**Job item**
Set down every row below word for word, keeping each line and each blank line as it appears.

**Records to process**

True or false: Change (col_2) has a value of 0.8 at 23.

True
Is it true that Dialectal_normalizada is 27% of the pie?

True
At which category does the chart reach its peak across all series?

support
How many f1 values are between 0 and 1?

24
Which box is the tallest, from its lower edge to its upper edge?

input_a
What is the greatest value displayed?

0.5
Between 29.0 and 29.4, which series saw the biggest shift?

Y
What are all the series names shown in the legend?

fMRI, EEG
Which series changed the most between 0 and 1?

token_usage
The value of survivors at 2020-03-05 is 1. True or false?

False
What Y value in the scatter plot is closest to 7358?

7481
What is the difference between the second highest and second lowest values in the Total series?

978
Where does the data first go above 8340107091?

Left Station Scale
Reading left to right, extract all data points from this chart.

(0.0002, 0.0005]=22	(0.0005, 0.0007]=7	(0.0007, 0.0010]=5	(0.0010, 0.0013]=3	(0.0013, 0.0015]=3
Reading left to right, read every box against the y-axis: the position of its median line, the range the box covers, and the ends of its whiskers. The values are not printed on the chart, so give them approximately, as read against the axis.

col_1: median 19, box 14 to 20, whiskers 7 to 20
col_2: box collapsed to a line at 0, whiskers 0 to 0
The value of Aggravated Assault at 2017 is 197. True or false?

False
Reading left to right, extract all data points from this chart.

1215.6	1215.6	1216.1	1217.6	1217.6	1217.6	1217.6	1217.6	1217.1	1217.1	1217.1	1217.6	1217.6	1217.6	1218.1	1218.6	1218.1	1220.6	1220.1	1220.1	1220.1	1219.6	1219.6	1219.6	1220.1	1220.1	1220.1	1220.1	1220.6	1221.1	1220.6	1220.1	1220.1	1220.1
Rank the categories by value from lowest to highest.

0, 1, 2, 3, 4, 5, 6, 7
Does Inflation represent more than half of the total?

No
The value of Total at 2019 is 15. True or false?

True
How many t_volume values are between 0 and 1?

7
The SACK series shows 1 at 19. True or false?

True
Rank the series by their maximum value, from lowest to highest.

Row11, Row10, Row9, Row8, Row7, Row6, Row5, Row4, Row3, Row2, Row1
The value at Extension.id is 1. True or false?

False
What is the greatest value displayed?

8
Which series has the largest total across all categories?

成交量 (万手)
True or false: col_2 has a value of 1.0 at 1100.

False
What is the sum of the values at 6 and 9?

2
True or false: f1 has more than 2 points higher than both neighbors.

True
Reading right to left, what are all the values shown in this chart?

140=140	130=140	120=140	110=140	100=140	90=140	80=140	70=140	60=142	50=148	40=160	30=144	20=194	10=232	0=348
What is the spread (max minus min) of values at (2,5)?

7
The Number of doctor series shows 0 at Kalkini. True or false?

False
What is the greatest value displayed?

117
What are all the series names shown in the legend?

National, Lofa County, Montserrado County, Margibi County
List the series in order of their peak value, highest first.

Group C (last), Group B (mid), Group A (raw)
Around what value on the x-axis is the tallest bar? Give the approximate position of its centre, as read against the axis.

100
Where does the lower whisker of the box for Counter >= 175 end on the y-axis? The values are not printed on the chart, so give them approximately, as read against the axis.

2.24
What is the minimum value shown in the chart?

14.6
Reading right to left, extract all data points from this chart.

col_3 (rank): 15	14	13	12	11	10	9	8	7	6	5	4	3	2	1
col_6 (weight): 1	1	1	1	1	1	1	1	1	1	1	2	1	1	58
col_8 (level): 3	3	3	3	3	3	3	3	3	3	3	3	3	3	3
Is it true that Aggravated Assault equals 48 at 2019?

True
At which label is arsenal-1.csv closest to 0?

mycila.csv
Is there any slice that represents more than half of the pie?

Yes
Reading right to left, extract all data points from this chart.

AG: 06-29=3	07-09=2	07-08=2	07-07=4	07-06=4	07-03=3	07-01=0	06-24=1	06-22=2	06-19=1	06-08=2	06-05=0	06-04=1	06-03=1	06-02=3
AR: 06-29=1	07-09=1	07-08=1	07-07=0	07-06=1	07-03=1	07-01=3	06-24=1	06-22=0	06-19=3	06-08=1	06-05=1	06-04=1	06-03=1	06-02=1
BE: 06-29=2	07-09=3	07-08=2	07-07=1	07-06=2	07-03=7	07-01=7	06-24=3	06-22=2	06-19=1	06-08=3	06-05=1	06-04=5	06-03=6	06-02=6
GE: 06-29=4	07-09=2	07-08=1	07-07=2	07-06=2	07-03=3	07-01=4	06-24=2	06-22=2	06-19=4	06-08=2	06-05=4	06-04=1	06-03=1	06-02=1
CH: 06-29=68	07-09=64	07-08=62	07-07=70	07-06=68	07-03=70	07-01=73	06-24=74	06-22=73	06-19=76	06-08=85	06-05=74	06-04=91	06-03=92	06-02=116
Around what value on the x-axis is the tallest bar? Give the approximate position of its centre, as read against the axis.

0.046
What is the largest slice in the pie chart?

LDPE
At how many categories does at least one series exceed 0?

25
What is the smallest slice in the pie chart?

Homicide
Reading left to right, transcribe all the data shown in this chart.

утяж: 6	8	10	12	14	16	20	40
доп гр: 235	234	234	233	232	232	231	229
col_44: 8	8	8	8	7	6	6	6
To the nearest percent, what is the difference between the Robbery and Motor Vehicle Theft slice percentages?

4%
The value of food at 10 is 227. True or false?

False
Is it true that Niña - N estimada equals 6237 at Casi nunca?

**Problem solution**
True or false: Change (col_2) has a value of 0.8 at 23.

True
Is it true that Dialectal_normalizada is 27% of the pie?

True
At which category does the chart reach its peak across all series?

support
How many f1 values are between 0 and 1?

24
Which box is the tallest, from its lower edge to its upper edge?

input_a
What is the greatest value displayed?

0.5
Between 29.0 and 29.4, which series saw the biggest shift?

Y
What are all the series names shown in the legend?

fMRI, EEG
Which series changed the most between 0 and 1?

token_usage
The value of survivors at 2020-03-05 is 1. True or false?

False
What Y value in the scatter plot is closest to 7358?

7481
What is the difference between the second highest and second lowest values in the Total series?

978
Where does the data first go above 8340107091?

Left Station Scale
Reading left to right, extract all data points from this chart.

(0.0002, 0.0005]=22	(0.0005, 0.0007]=7	(0.0007, 0.0010]=5	(0.0010, 0.0013]=3	(0.0013, 0.0015]=3
Reading left to right, read every box against the y-axis: the position of its median line, the range the box covers, and the ends of its whiskers. The values are not printed on the chart, so give them approximately, as read against the axis.

col_1: median 19, box 14 to 20, whiskers 7 to 20
col_2: box collapsed to a line at 0, whiskers 0 to 0
The value of Aggravated Assault at 2017 is 197. True or false?

False
Reading left to right, extract all data points from this chart.

1215.6	1215.6	1216.1	1217.6	1217.6	1217.6	1217.6	1217.6	1217.1	1217.1	1217.1	1217.6	1217.6	1217.6	1218.1	1218.6	1218.1	1220.6	1220.1	1220.1	1220.1	1219.6	1219.6	1219.6	1220.1	1220.1	1220.1	1220.1	1220.6	1221.1	1220.6	1220.1	1220.1	1220.1
Rank the categories by value from lowest to highest.

0, 1, 2, 3, 4, 5, 6, 7
Does Inflation represent more than half of the total?

No
The value of Total at 2019 is 15. True or false?

True
How many t_volume values are between 0 and 1?

7
The SACK series shows 1 at 19. True or false?

True
Rank the series by their maximum value, from lowest to highest.

Row11, Row10, Row9, Row8, Row7, Row6, Row5, Row4, Row3, Row2, Row1
The value at Extension.id is 1. True or false?

False
What is the greatest value displayed?

8
Which series has the largest total across all categories?

成交量 (万手)
True or false: col_2 has a value of 1.0 at 1100.

False
What is the sum of the values at 6 and 9?

2
True or false: f1 has more than 2 points higher than both neighbors.

True
Reading right to left, what are all the values shown in this chart?

140=140	130=140	120=140	110=140	100=140	90=140	80=140	70=140	60=142	50=148	40=160	30=144	20=194	10=232	0=348
What is the spread (max minus min) of values at (2,5)?

7
The Number of doctor series shows 0 at Kalkini. True or false?

False
What is the greatest value displayed?

117
What are all the series names shown in the legend?

National, Lofa County, Montserrado County, Margibi County
List the series in order of their peak value, highest first.

Group C (last), Group B (mid), Group A (raw)
Around what value on the x-axis is the tallest bar? Give the approximate position of its centre, as read against the axis.

100
Where does the lower whisker of the box for Counter >= 175 end on the y-axis? The values are not printed on the chart, so give them approximately, as read against the axis.

2.24
What is the minimum value shown in the chart?

14.6
Reading right to left, extract all data points from this chart.

col_3 (rank): 15	14	13	12	11	10	9	8	7	6	5	4	3	2	1
col_6 (weight): 1	1	1	1	1	1	1	1	1	1	1	2	1	1	58
col_8 (level): 3	3	3	3	3	3	3	3	3	3	3	3	3	3	3
Is it true that Aggravated Assault equals 48 at 2019?

True
At which label is arsenal-1.csv closest to 0?

mycila.csv
Is there any slice that represents more than half of the pie?

Yes
Reading right to left, extract all data points from this chart.

AG: 06-29=3	07-09=2	07-08=2	07-07=4	07-06=4	07-03=3	07-01=0	06-24=1	06-22=2	06-19=1	06-08=2	06-05=0	06-04=1	06-03=1	06-02=3
AR: 06-29=1	07-09=1	07-08=1	07-07=0	07-06=1	07-03=1	07-01=3	06-24=1	06-22=0	06-19=3	06-08=1	06-05=1	06-04=1	06-03=1	06-02=1
BE: 06-29=2	07-09=3	07-08=2	07-07=1	07-06=2	07-03=7	07-01=7	06-24=3	06-22=2	06-19=1	06-08=3	06-05=1	06-04=5	06-03=6	06-02=6
GE: 06-29=4	07-09=2	07-08=1	07-07=2	07-06=2	07-03=3	07-01=4	06-24=2	06-22=2	06-19=4	06-08=2	06-05=4	06-04=1	06-03=1	06-02=1
CH: 06-29=68	07-09=64	07-08=62	07-07=70	07-06=68	07-03=70	07-01=73	06-24=74	06-22=73	06-19=76	06-08=85	06-05=74	06-04=91	06-03=92	06-02=116
Around what value on the x-axis is the tallest bar? Give the approximate position of its centre, as read against the axis.

0.046
What is the largest slice in the pie chart?

LDPE
At how many categories does at least one series exceed 0?

25
What is the smallest slice in the pie chart?

Homicide
Reading left to right, transcribe all the data shown in this chart.

утяж: 6	8	10	12	14	16	20	40
доп гр: 235	234	234	233	232	232	231	229
col_44: 8	8	8	8	7	6	6	6
To the nearest percent, what is the difference between the Robbery and Motor Vehicle Theft slice percentages?

4%
The value of food at 10 is 227. True or false?

False
Is it true that Niña - N estimada equals 6237 at Casi nunca?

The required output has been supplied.